Observo-o enquanto abre o primeiro botão da camisa, percebo a umidade em suas axilas e costas, o quanto está cansado, dedos no teclado, ele pega a vasilha e sai na direção do animal, um gato envelhecido, rabo torto e pelo ralo. Nega minha presença. Nem sempre… Melhor respirar um pouco, fugir do mofo. A escuridão e a fumaça são companheiras do desvario. Faltam-me cigarros. Melhor sair para comprá-los. Os dedos merecem um descanso e aqui ninguém cobra pela nicotina alheia. Preciso terminar o texto, um mês de atraso. Há duas horas lendo o mesmo parágrafo, à procura de alguma ideia: Tinha a impressão de ter reconhecido o estranho. Não era só isto, porém. O pior era que sabia que o mundo o conhecia; conhecia-o até muito bem. Tinha-o visto noutra ocasião… Sim, tinha-o visto em algum lugar e não fazia muito tempo… Até sabia o seu nome completo. Sem dúvida, por preço nenhum deste mundo, diria aquele nome…
Estou saindo! Digo alto. Ninguém responde. Os últimos anos têm sido assim. Preciso trocar a lâmpada do corredor. De onde o som? O mesmo som lastimoso de sempre. Abro a porta de onde imagino vir o gemido. A esperança de reencontrar algo perdido. A luz vazante na janela do quarto da criança que ainda não acordou avança no piso. Ali foi o início. Nem fala, nem frases, apenas sons, cores e odores. Sabores… Saberia a que viera? Traria alguma inscrição secreta ou seria apenas mais um dentre tantos imbecilóides sorumbáticos que não conseguem preencher o vazio nem usufruir da alegria ao redor? Perdi a conta das vezes que me fiz tal pergunta. E a resposta encontrava nos velhos livros empoeirados no porão: O pequeno Oluf é um menino muito estranho: em sua pele branca e vermelha parecem conviver dois meninos de caráter oposto: num dia é bom como um anjo, no outro, mau como um demônio, morde o seio da mãe e arranha com as unhas o rosto da ama…

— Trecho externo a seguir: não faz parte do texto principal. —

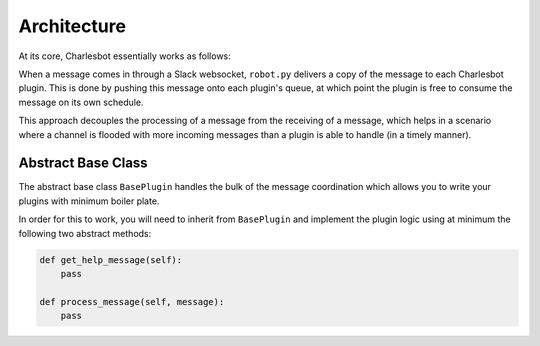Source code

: Architecture
============

At its core, Charlesbot essentially works as follows:

.. image:: _static/images/charlesbot_architecture.png
   :alt: Charlesbot Architecture

When a message comes in through a Slack websocket, ``robot.py`` delivers a copy
of the message to each Charlesbot plugin. This is done by pushing this message
onto each plugin's queue, at which point the plugin is free to consume the
message on its own schedule.

This approach decouples the processing of a message from the receiving of a
message, which helps in a scenario where a channel is flooded with more
incoming messages than a plugin is able to handle (in a timely manner).

Abstract Base Class
-------------------

The abstract base class ``BasePlugin`` handles the bulk of the message
coordination which allows you to write your plugins with minimum boiler plate.

In order for this to work, you will need to inherit from ``BasePlugin`` and
implement the plugin logic using at minimum the following two abstract methods:

.. code-block:: python

    def get_help_message(self):
        pass

    def process_message(self, message):
        pass
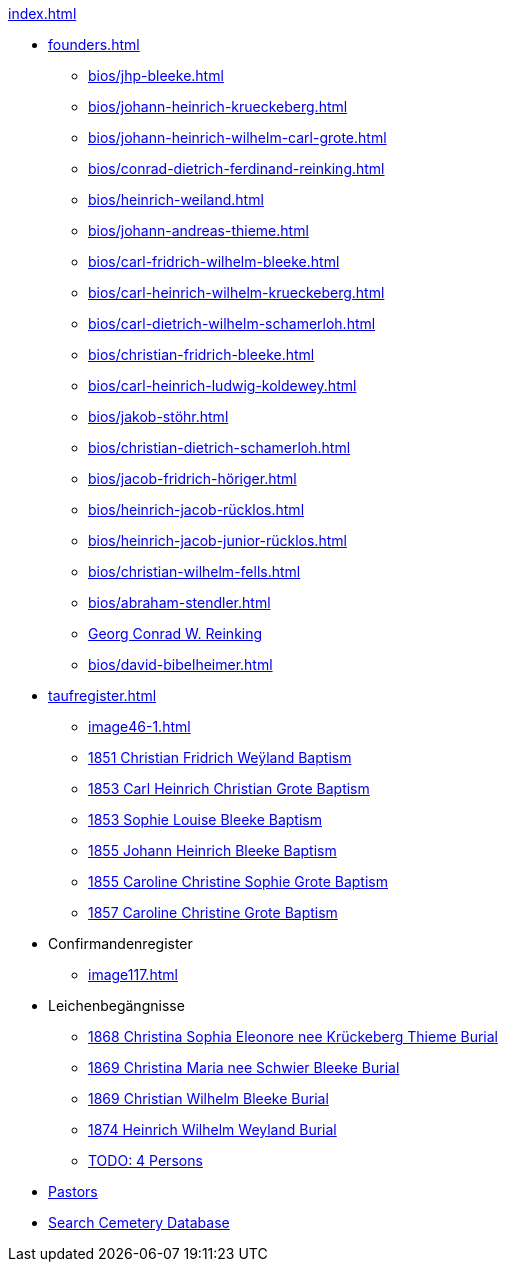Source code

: .xref:index.adoc[]
* xref:founders.adoc[]
** xref:bios/jhp-bleeke.adoc[]
** xref:bios/johann-heinrich-krueckeberg.adoc[]
** xref:bios/johann-heinrich-wilhelm-carl-grote.adoc[]
** xref:bios/conrad-dietrich-ferdinand-reinking.adoc[]
** xref:bios/heinrich-weiland.adoc[]
** xref:bios/johann-andreas-thieme.adoc[]
** xref:bios/carl-fridrich-wilhelm-bleeke.adoc[]
** xref:bios/carl-heinrich-wilhelm-krueckeberg.adoc[]
** xref:bios/carl-dietrich-wilhelm-schamerloh.adoc[]
** xref:bios/christian-fridrich-bleeke.adoc[]
** xref:bios/carl-heinrich-ludwig-koldewey.adoc[]
** xref:bios/jakob-stöhr.adoc[]
** xref:bios/christian-dietrich-schamerloh.adoc[]
** xref:bios/jacob-fridrich-höriger.adoc[]
** xref:bios/heinrich-jacob-rücklos.adoc[]
** xref:bios/heinrich-jacob-junior-rücklos.adoc[]
** xref:bios/christian-wilhelm-fells.adoc[]
** xref:bios/abraham-stendler.adoc[]
** xref:bios/georg-conrad-wilhelm-reinking.adoc[Georg Conrad W. Reinking]
** xref:bios/david-bibelheimer.adoc[]
* xref:taufregister.adoc[]
** xref:image46-1.adoc[]
** xref:image46.adoc[1851 Christian Fridrich Weÿland Baptism]
** xref:image46.adoc[1853 Carl Heinrich Christian Grote Baptism]
** xref:image46.adoc[1853 Sophie Louise Bleeke Baptism]
** xref:image47.adoc[1855 Johann Heinrich Bleeke Baptism]
** xref:image47.adoc[1855 Caroline Christine Sophie Grote Baptism]
** xref:image47.adoc[1857 Caroline Christine Grote Baptism]
* Confirmandenregister
** xref:image117.adoc[]
* Leichenbegängnisse
** xref:image229.adoc[1868 Christina Sophia Eleonore nee Krückeberg Thieme Burial]
** xref:image229.adoc[1869 Christina Maria nee Schwier Bleeke Burial]
** xref:image230.adoc[1869 Christian Wilhelm Bleeke Burial]
** xref:image231.adoc[1874 Heinrich Wilhelm Weyland Burial]
** xref:image232.adoc[TODO: 4 Persons]
* xref:bios/pastors-at-immanuel.adoc[Pastors]
* link:https://www.genealogycenter.info/search_adamsimmanuel.php[Search Cemetery Database]

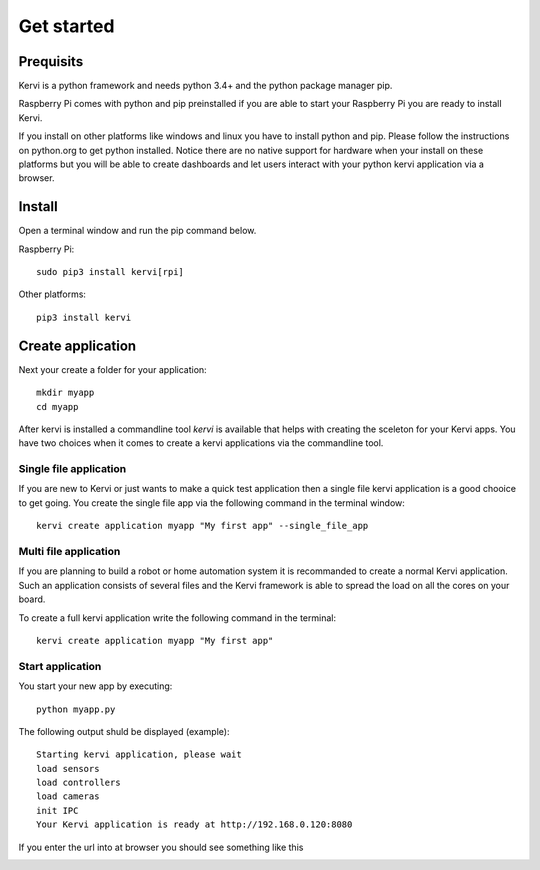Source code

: =================================
Get started
=================================

Prequisits
============

Kervi is a python framework and needs python 3.4+ and the python package manager pip. 

Raspberry Pi comes with python and pip preinstalled if you are able to start your Raspberry Pi you are ready to install Kervi.

If you install on other platforms like windows and linux you have to install python and pip. Please follow the instructions on python.org to get python installed. 
Notice there are no native support for hardware when your install on these platforms but you will be able to
create dashboards and let users interact with your python kervi application via a browser.

Install
========

Open a terminal window and run the pip command below. 

Raspberry Pi::

    sudo pip3 install kervi[rpi]

Other platforms::

    pip3 install kervi


Create application
==================

Next your create a folder for your application::

    mkdir myapp
    cd myapp

After kervi is installed a commandline tool *kervi* is available that helps with creating the sceleton for your Kervi apps.
You have two choices when it comes to create a kervi applications via the commandline tool.

Single file application
-----------------------

If you are new to Kervi or just wants to make a quick test application then a single file kervi application is a good chooice to get going.
You create the single file app via the following command in the terminal window::

    kervi create application myapp "My first app" --single_file_app


Multi file application
-----------------------

If you are planning to build a robot or home automation system it is recommanded to create a normal Kervi application. 
Such an application consists of several files and the Kervi framework is able to spread the load on all the cores on your board. 

To create a full kervi application write the following command in the terminal::
    
    kervi create application myapp "My first app"


Start application
-----------------

You start your new app by executing:: 

    python myapp.py

The following output shuld be displayed (example)::

    Starting kervi application, please wait
    load sensors
    load controllers
    load cameras
    init IPC
    Your Kervi application is ready at http://192.168.0.120:8080

If you enter the url into at browser you should see something like this

.. image:: images/dashboard.png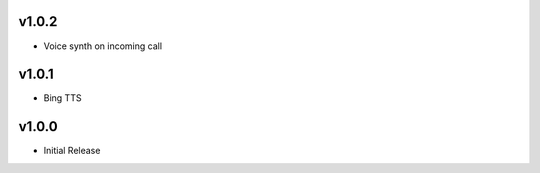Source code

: v1.0.2
======
* Voice synth on incoming call

v1.0.1
======
* Bing TTS

v1.0.0
======
* Initial Release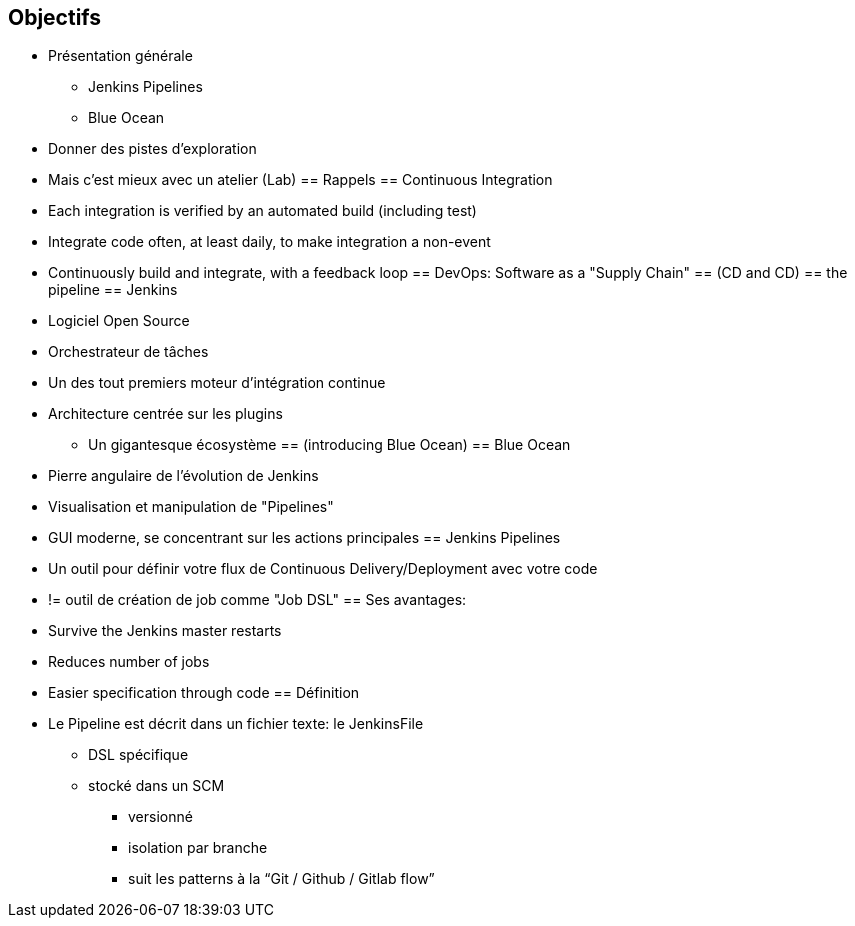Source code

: == Objectifs
* Présentation générale 
** Jenkins Pipelines
** Blue Ocean
* Donner des pistes d'exploration
* Mais c'est mieux avec un atelier (Lab)
== Rappels
== Continuous Integration
* Each integration is verified by an automated build (including test)
* Integrate code often, at least daily, to make integration a non-event
* Continuously build and integrate, with a feedback loop
== DevOps: Software as a "Supply Chain"
== (CD and CD)
== the pipeline
== Jenkins
* Logiciel Open Source
* Orchestrateur de tâches 
* Un des tout premiers moteur d'intégration continue
* Architecture  centrée sur les plugins
** Un gigantesque écosystème
== (introducing Blue Ocean)
== Blue Ocean
* Pierre angulaire de l'évolution de Jenkins 
* Visualisation et manipulation de "Pipelines"
* GUI moderne, se concentrant sur les actions principales 
== Jenkins Pipelines
* Un outil pour définir votre flux de Continuous Delivery/Deployment avec votre code
* != outil de création de job comme "Job DSL"
== Ses avantages:
* Survive the Jenkins master restarts
* Reduces number of jobs
* Easier specification through code
== Définition
* Le Pipeline est décrit dans un fichier texte: le JenkinsFile 
** DSL spécifique
** stocké dans un SCM
*** versionné
*** isolation par branche
*** suit les patterns à la “Git / Github / Gitlab flow”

Teria feito novamente a pergunta não fossem a veladura e o luto que me envolvem. É preciso manter a tensão se o desejo é o novo. Mas a vontade de fumar… Sou mais um na matemática do criador. Isso lá é verdade, vítima do acaso interplanetário. Talvez, menos poético, fruto de uma rapidinha. Estou sempre a dizer asneiras para mim mesmo. Melhor fechar a porta. Enclausurar a luz. Proteger o mofoso do corredor. Piso com cuidado para não arranhar o silêncio, detesto o ranger do assoalho, grito dos antepassados, imagens que pensava perdidas, cada som tem um dono, uma alegria ou tristeza incrustada nele. Não toquem no computador, não quero perder o material! Último grito, último pedido, antes de abrir a porta e fechar os olhos protegendo-me do golpe de luz na retina. Para quem o recado? A mãe respira nos vãos da ausência, sente-se o hálito de sua intimidade e acolhimento. A companheira esgarçou-se na doença. É a elas que me dirijo, não importa onde estejam… E esse sujeito que me nega.